begin Document

Patch the Linux Kernel Without Reboots

← Back to Stories (view on slashdot.org)

Patch the Linux Kernel Without Reboots

Posted by kdawson on Thursday April 24, 2008 @03:00AM from the click-n-go dept.

evanbro writes "ZDNet is reporting on ksplice, a system for applying patches to the Linux kernel without rebooting. ksplice requires no kernel modifications, just the source, the config files, and a patch. Author Jeff Arnold discusses the system in a technical overview paper (PDF). Ted Ts'o comments, 'Users in the carrier grade linux space have been clamoring for this for a while. If you are a carrier in telephony and don't want downtime, this stuff is pure gold.'" Update: 04/24 10:04 GMT by KD : Tomasz Chmielewsk writes on LKML that the idea seems to be patented by Microsoft.

19 of 286 comments (clear)

Min score:

Reason:

Sort:

Already been used by caluml · 2008-04-24 03:10 · Score: 4, Informative

There was a kernel exploit recently where someone submitted a patch that modified the running kernel using this technology. It didn't work for me, so I had to resort to patching the .c that was affected - but a lot of people reported that it worked.

--
Get your own free personal location tracker
1. Re:Already been used by ThisNukes4u · 2008-04-24 04:05 · Score: 2, Informative
  
  IIRC, that code was actually a modified version of the exploit where the payload was changed to fix the exploit instead of spawn a root shell. Pretty fucking ingenious if you ask me.
  
  --
  thisnukes4u.net
Impressive hack by EriktheGreen · 2008-04-24 03:18 · Score: 4, Informative

For those that haven't read the paper, the technique used is straightforward in concept, but the devil is in the details.
He basically compiles a patched and unpatched kernel with the same compiler, compares the ELF output, and uses that to generate a binary file that corresponds to the change. That gets wrapped in a generic module for use, another module installs it along with JMPs to bypass the old code and use the new, and he performs the checks needed to make sure he can safely install the redirects.
He also has to differentiate real changes from incidental ones (the example given is changing the address of a function - all references to it will change, but they don't really need to be included in the binary diff).
The only human work required is to check whether a patch makes semantic changes to a data structure... whether eg. an unsigned integer variable that was being used as a number is now a packed set of flags - the data declaration is the same, but it's being used differently.

end Document
begin Raw data

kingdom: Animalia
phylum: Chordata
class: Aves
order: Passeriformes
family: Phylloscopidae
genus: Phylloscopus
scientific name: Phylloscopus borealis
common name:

end Raw data
begin Raw data

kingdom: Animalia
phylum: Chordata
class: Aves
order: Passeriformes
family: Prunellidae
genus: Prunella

end Raw data

* **Given instruction**:
Set down, word for word, everything in the ksplice discussion above from "IIRC, that code" down to "install the redirects.".

* **Written reply**:
IIRC, that code was actually a modified version of the exploit where the payload was changed to fix the exploit instead of spawn a root shell. Pretty fucking ingenious if you ask me.
  
  --
  thisnukes4u.net
Impressive hack by EriktheGreen · 2008-04-24 03:18 · Score: 4, Informative

For those that haven't read the paper, the technique used is straightforward in concept, but the devil is in the details.
He basically compiles a patched and unpatched kernel with the same compiler, compares the ELF output, and uses that to generate a binary file that corresponds to the change. That gets wrapped in a generic module for use, another module installs it along with JMPs to bypass the old code and use the new, and he performs the checks needed to make sure he can safely install the redirects.